“É justamente na representação viva da realidade que está oculto o mistério de nossa presença aqui, lá fica descoberta a tragicidade insuperável da vida. Seu caos e paixão. Sua unicidade e incompreensibilidade.” Para a escritora ucraniana Svetlana Alexijevich, prêmio Nobel de Literatura de 2015, a história só se humaniza quando as mais distintas vozes são ouvidas. A história tem histórias. Nessa perspectiva, a Tribuna inicia neste domingo, 7, o resgate das trajetórias e da saudade que as estatísticas não dão conta de informar.

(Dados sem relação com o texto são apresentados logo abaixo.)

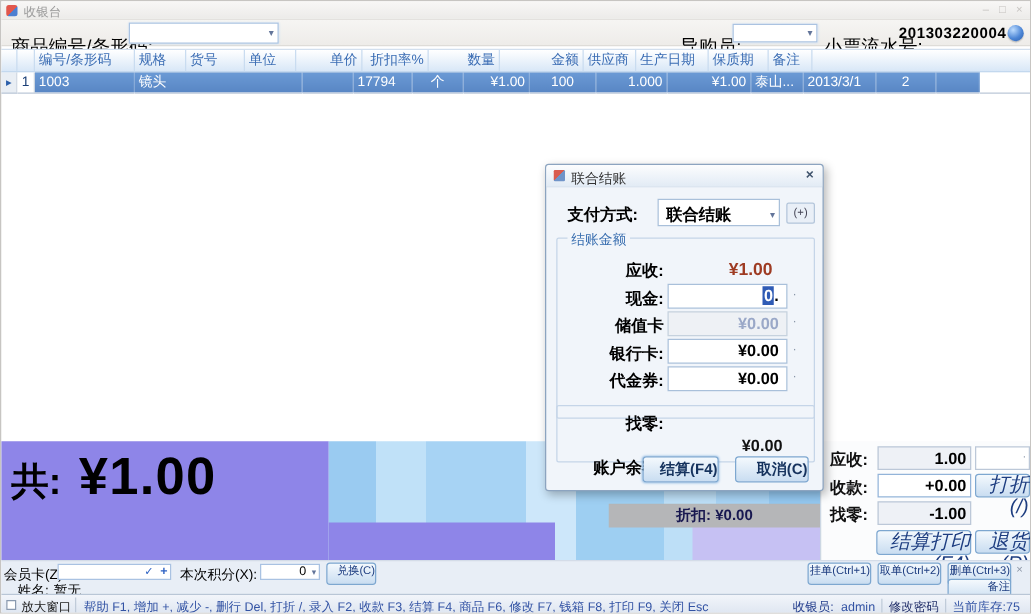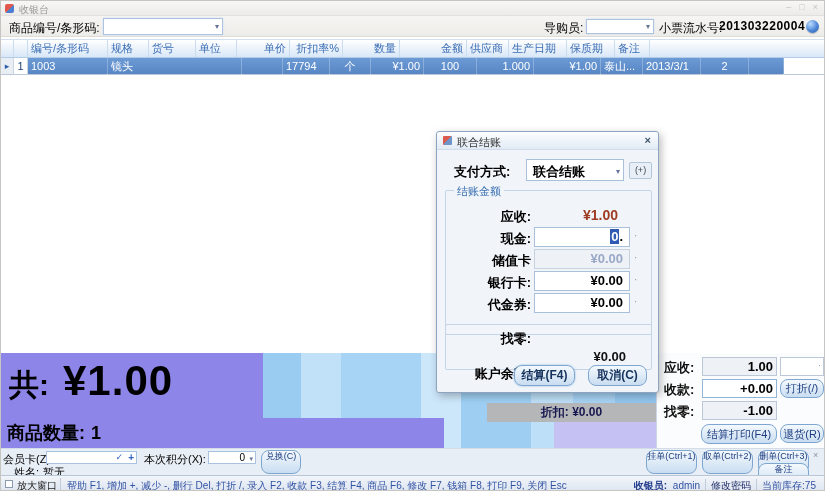--- a/index.html
+++ b/index.html
@@ -11,21 +11,21 @@
               background:linear-gradient(#f8f7f6,#ecebe9); border-bottom:1px solid #e3e1de; }
   .app-icon { position:absolute; left:4px; top:3px; width:9px; height:9px; border-radius:2px;
               background:linear-gradient(135deg,#e2574c 0 55%,#4d7fd0 55% 100%); }
   .app-title { position:absolute; left:18px; top:2px; font-size:10px; color:#9b9b9b; }
   .winctl { position:absolute; right:6px; top:1px; display:flex; gap:8px; font-size:9px; color:#c6c3c0; }
   .winctl span { cursor:default; }
 
   
   .toolbar { position:absolute; left:0; top:15px; width:100%; height:21px;
              background:linear-gradient(#f6f5f3,#eeece9); border-bottom:1px solid #dedcd8; }
-  .tb-label { position:absolute; top:4px; font-size:12px; color:#000; white-space:nowrap; }
+  .tb-label { position:absolute; top:12px; font-size:15px; color:#000; white-space:nowrap; }
   .combo { position:absolute; background:#fff; border:1px solid #abc3e1; box-shadow:0 0 2px #cfe0f2; }
   .combo .arr { position:absolute; right:3px; top:50%; transform:translateY(-55%); font-size:8px; color:#63759a; }
   .barcode-combo { left:102px; top:2px; width:120px; height:17px; }
   .guide-combo { left:585px; top:3px; width:68px; height:15px; }
   .receipt-no { position:absolute; left:718px; top:3px; font-size:12px; font-weight:bold; color:#000; letter-spacing:.5px; }
   .sphere { position:absolute; left:805px; top:19px; width:13px; height:13px; border-radius:50%;
             background:radial-gradient(circle at 35% 30%, #bcdcff, #4d86d6 55%, #2a5daa); box-shadow:0 1px 1px rgba(0,0,0,.2); }
 
   
   .thead, .trow { position:absolute; left:0; width:825px; display:flex; font-size:11px; white-space:nowrap; }
@@ -61,47 +61,47 @@
   .totals2 span { margin-right:6px; }
 
   
   .sumpanel { position:absolute; left:655px; top:352px; width:170px; height:95px; background:#fbfcfd; border-left:1px solid #ccd7e3; }
   .sp-label { position:absolute; left:7px; font-size:13px; font-weight:bold; color:#111; }
   .sp-box { position:absolute; left:45px; width:75px; height:19px; background:#eef1f6; border:1px solid #bcc8d8;
             font-size:13px; font-weight:bold; color:#000; text-align:right; line-height:17px; padding-right:3px; }
   .sp-box.editable { background:#fff; border-color:#93b4d9; }
   .sp-side { position:absolute; left:123px; width:44px; height:19px; background:#fff; border:1px solid #bcc8d8; }
   .sp-side .dot { position:absolute; right:2px; top:2px; font-size:9px; color:#8a96a8; }
-  .btn { background:linear-gradient(#f4f9fd,#c9ddf1); border:1px solid #7da7d0; border-radius:8px;
-         color:#1d3d80; text-align:center; cursor:default; }
-  .sp-btn { position:absolute; font-size:11px; }
+  .btn { background:linear-gradient(#f4f9fd,#c9ddf1); border:1px solid #7da7d0; border-radius:3px;
+         color:#1d3d80; text-align:right; cursor:default; }
+  .sp-btn { position:absolute; font-size:16px;font-style:italic; }
 
   
   .memberbar { position:absolute; left:0; top:447px; width:100%; height:27px; background:#e8eef6; border-top:1px solid #d4dce8; }
   .mb-label { position:absolute; font-size:11px; color:#000; white-space:nowrap; }
   .mb-combo { position:absolute; left:45px; top:2px; width:91px; height:13px; background:#fff; border:1px solid #a9c2e2; }
   .mb-combo .chk { position:absolute; right:13px; top:0; font-size:9px; color:#2f63c4; }
   .mb-combo .pls { position:absolute; right:2px; top:0; font-size:10px; font-weight:bold; color:#2f63c4; }
   .mb-points { position:absolute; left:207px; top:2px; width:48px; height:13px; background:#fff; border:1px solid #a9c2e2;
                font-size:10px; text-align:right; padding-right:10px; line-height:11px; color:#000; }
   .mb-points .arr { position:absolute; right:2px; top:1px; font-size:7px; color:#63759a; }
-  .small-btn { position:absolute; font-size:9px; line-height:11px; height:24px; }
+  .small-btn { position:absolute; font-size:9px; line-height:11px; height:18px; }
   .tiny-x { position:absolute; left:812px; top:1px; font-size:9px; color:#8b95a5; }
 
   
   .statusbar { position:absolute; left:0; top:474px; width:100%; height:17px;
                background:linear-gradient(#f2f5fa,#dde5f0); border-top:1px solid #b9c6d6; font-size:10px; }
   .sb-check { position:absolute; left:4px; top:4px; width:8px; height:8px; background:#fff; border:1px solid #8a9ab0; }
   .sb-zoomlab { position:absolute; left:16px; top:3px; color:#222; }
   .sb-sep { position:absolute; top:2px; height:12px; border-left:1px solid #c0cbd9; }
   .sb-keys { position:absolute; left:66px; top:3px; color:#3353a4; white-space:nowrap; }
   .sb-right { position:absolute; right:3px; top:3px; display:flex; align-items:center; white-space:nowrap; }
   .sb-right .seg { padding:0 5px; }
   .sb-right .seg + .seg { border-left:1px solid #c0cbd9; }
-  .sb-cashier-lab { color:#223c8c; font-weight:bold; }
+  .sb-cashier-lab { color:#223c8c; font-weight:normal; }
   .sb-cashier-val { color:#3353a4; margin-left:3px; }
   .sb-pass { color:#23306a; }
   .sb-stock { color:#3353a4; }
 
   
   .dialog { position:absolute; left:435px; top:130px; width:223px; height:262px; background:#f1f5fa;
             border:1px solid #8ca4c0; border-radius:3px; box-shadow:2px 3px 8px rgba(0,0,0,.28); z-index:30; }
   .dlg-titlebar { position:absolute; left:0; top:0; width:100%; height:18px;
                   background:linear-gradient(#fcfdfe,#e2ebf5); border-bottom:1px solid #d0dcea; border-radius:3px 3px 0 0; }
   .dlg-icon { position:absolute; left:6px; top:4px; width:9px; height:9px; border-radius:1px;
@@ -207,23 +207,20 @@
   <div class="bp-purple-bottom"></div>
   <div class="bp-lavender"></div>
   <div class="discount-strip">
     <span>折扣:</span>
     <span>¥0.00</span>
   </div>
   <div class="totals1">
     <span class="t-lab">共:</span>
     <span class="t-val">¥1.00</span>
   </div>
-  <div class="totals2">
-    <span>商品数量:</span><span>1</span>
-  </div>
 
   <div class="sumpanel">
     <span class="sp-label" style="top:6px">应收:</span>
     <div class="sp-box" style="top:4px">1.00</div>
     <div class="sp-side" style="top:4px">
         <span class="dot">·</span>
       </div>
     <span class="sp-label" style="top:28px">收款:</span>
     <div class="sp-box editable" style="top:26px">+0.00</div>
     <div class="btn sp-btn" style="left:123px; top:26px; width:44px; height:19px; line-height:17px;">打折(/)</div>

Familiares e amigos podem encaminhar relatos para a redação pelo e-mail redacao@tribunademinas.com.br ou pelo WhatsApp (32) 99975-2627, contribuindo para a formação de um memorial sobre as vítimas de Covid-19 em Juiz de Fora.
De acordo com o professor da Faculdade de Comunicação Social da UFJF Wedencley Alves, em episódios como o que vivemos, tanto jornalismo quanto população em geral passam a naturalizar o número crescente de vítimas. “Um acidente de avião fatal para 200 ou 300 pessoas tem um impacto maior do que nosso dia com três vezes esse número em óbitos. Só ontem (terça-feira, 2), morreram 1.200 pessoas no Brasil. São três Boings caindo. Já imaginou três aviões caindo em solo brasileiro de uma vez só? Seria um acontecimento de extrema dor, noticiado por até um mês de cobertura. Hoje temos, há alguns dias, três aviões caindo por dia. Algo inimaginável. E gera um efeito anestésico, o que só acontece em pandemias e guerras”, argumenta ele, coordenador do grupo Sensus, sobre comunicação e discurso com ênfase em questões de saúde.
“A naturalização é um risco que se coloca para a cobertura jornalística e para a sensibilidade das pessoas”, reconhece Alves. “Iniciativas de humanização são importantes para que não percamos os limites da sensibilidade humana”, afirma o autor do livro “Os sentidos da corporeidade: a inscrição simbólica do corpo em discursos contemporâneos” (Appris, 2018). Uma dessas iniciativas conta com a contribuição de Ticiana Werneck, que assina o perfil de Terezinha Nascimento Lopes. Carioca radicada em São Paulo, a jornalista hoje dedica duas horas de seus dias ao portal Inumeráveis, memorial on-line dedicado às vítimas no novo coronavírus no Brasil criado pelo artista Edson Pavoni.
“Tem mexido muito comigo, porque o luto é um tabu, evitamos falar ou falamos com poucas palavras. O que fazemos é a celebração da vida dessas pessoas, para que sejam lembradas, suas histórias sejam lidas”.
O site, que cresce dia após dia com a ampliação no número de vítimas no país, conta com a contribuição de familiares ou amigos, que preenchem um formulário e os voluntários escrevem, com as informações, um texto-tributo e uma epígrafe. Antes da publicação, um grupo checa alguns dados, garantindo que se tratam de vítimas do coronavírus. “Histórias de vida sempre me moveu muito”, diz Ticiana, voluntária também no Museu da Pessoa. A jornalista ainda oferece sua escrita à famílias que queiram eternizar relatos de seus integrantes. Ela entrevista e narra a trajetória de pessoas comuns.
“A gente só sente quando chega perto de nós. Mas quando lemos essas histórias, nos aproximamos dessas pessoas. Quando pego para escrever, vejo traços tão familiares. Uma pessoa com a mania de dormir de meia, por exemplo. Eu tenho mania de dormir de meia! A outra adorava a casa cheia. Minha tia é assim! Outro só falava alto. Meu melhor amigo é assim! As pessoas são muito parecidas, independentemente da idade ou de onde moram. Pegamos perfis do Brasil inteiro e percebo como somos semelhantes. Quando a gente lê essas histórias de gente tão parecida com a gente ou com alguém de quem a gente gosta, sentimos a gravidade do que vivemos, das perdas que estamos tendo”, emociona-se ela, uma das primeiras voluntárias no hoje grande grupo formado pelo Inumeráveis.
Assim como os números são relevantes para o mapeamento de um cenário de risco coletivo, as palavras também se fazem essenciais para que a vida se sobreponha, alerta o professor e pesquisador Wedencley Alves.
“O grande paradoxo do noticiário é conjugar toda a cobertura, com levantamento de dados e estatísticas, sem deixar que a necessidade dessa cobertura leve a uma anestesia da sensibilidade. Neste momento é que precisamos de iniciativas de sensibilização. É fundamental se preocupar com a massificação das vítimas. Esse é um fenômeno discursivo com que a mídia tem que lidar. E, justamente, porque ela tem que saber lidar que não pode deixar as vítimas e as dores caírem no esquecimento.”